Apparently Sano-san had soar muscles from the previous’ day 10km hike and may be due to his general lack of training : -( Of course, he had no other choice than to tag along with me on this 2nd day.
The path went through a peaceful mountain village and along vegetable fields, finally leading to the temple. The Sanzen-in temple is famous for its rustic moss garden and its adorable mossed stone Jizo. The temple has a huge compound and so we wandered around the garden for almost an hour.
It is a wonderful place where I could linger longer, but Sano-san reminded me that we have quite some distance to cover!
We left the temple, walked to the south end of the village and stood at today’s trailhead. The first part of the trail was an asphalted road, but the area still had a tranquil country feeling.
After a narrow tunnel we came to another village and saw a small shrine, the Shizuhara Shrine. The shrine was in preparation for its New Year decoration. I prayed for our safe hike today.
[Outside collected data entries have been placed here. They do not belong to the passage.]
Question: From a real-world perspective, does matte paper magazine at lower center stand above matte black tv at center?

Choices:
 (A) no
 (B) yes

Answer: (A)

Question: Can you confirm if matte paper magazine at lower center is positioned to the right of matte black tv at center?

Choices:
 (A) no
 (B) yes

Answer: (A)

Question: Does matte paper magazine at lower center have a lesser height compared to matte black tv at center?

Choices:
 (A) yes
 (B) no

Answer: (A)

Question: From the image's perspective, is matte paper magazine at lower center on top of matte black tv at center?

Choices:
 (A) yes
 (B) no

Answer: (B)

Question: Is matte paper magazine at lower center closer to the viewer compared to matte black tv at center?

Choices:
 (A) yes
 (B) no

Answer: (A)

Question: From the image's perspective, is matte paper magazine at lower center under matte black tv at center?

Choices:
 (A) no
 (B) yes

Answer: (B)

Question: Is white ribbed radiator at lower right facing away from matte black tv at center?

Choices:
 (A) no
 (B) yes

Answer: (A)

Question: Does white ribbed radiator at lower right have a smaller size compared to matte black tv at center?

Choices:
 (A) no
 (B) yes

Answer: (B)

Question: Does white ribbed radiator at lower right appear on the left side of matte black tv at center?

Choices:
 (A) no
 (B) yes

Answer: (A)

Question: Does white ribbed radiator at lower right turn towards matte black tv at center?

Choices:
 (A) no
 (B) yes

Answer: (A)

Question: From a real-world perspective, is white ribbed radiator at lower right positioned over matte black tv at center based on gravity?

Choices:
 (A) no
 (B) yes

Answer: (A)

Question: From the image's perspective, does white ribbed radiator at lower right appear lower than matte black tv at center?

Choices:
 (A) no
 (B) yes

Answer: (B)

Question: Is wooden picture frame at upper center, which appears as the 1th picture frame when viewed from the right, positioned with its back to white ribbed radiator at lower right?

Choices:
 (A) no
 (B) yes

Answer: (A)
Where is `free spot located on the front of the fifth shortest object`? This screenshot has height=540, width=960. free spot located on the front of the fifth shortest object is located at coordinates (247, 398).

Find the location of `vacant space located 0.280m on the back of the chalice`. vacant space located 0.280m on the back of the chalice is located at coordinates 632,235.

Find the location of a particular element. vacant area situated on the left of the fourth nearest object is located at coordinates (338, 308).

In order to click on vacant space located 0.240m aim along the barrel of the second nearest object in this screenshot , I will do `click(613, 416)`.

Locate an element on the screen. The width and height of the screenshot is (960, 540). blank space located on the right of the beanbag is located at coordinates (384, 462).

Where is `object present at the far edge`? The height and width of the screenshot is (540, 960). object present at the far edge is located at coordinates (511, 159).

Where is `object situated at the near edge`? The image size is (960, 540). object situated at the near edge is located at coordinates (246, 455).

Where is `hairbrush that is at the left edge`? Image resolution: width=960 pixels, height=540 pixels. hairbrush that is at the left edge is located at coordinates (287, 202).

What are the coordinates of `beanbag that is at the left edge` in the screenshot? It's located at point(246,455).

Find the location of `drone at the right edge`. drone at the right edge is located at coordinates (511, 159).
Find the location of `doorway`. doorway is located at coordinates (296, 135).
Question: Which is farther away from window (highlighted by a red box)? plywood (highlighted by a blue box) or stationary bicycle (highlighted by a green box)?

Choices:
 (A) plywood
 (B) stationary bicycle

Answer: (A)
Soon we entered into the rather dense forest with fallen trees everywhere. The recent typhoon made a significant impact here and made the place look quite ominous. A part of yesterday’s path was however similar, so we did not worry too much. We kept going, amazed by the disastrous power of mother nature, and suddenly the forest path came to a dead-end, completely blocked by fallen trees.
We knew that the pass was not far and we tried to brave through, making our way under and above the fallen trees. After one hour of struggle the situation did not improve. The path was invisible and utterly unpassable. We could not advance, it was too risky. We gave up and turned back.
Backtracking our path for 20 min or so, we came to the fork and we realised that we missed the Kyoto Trail signage earlier to turn sharp left! We did not see it at all and just followed the forest path straight… Later, after consulting our map again, we figured that the wrong path we have taken was indeed a dead-end.
By this time we were full of mud and sweat. But our final destination Kurama was only 2km away and we just needed to go over one more pass.
The idea of taking a bus back to Kyoto came to our mind, but I did want to reach Kurama. We agreed to make an attempt for the last stretch.
The path toward the Yakkozaka Pass (薬王坂) was steep, but the trail was solid and good. At the beginning of the slope several abandoned log cabins were scattered around in the dense and humid forest. It was rather spooky and I was happy not to be there alone.
In half an hour we reached the Yakkozaka Pass (375m) from where it went down straight to Kurama. It was a relief to see the village of Kurama full of tourists!
Luckily Kurama had a hot spring. By the time we got out of our well-deserved bath, clean and refreshed, we could laugh about our little adventure and mishap.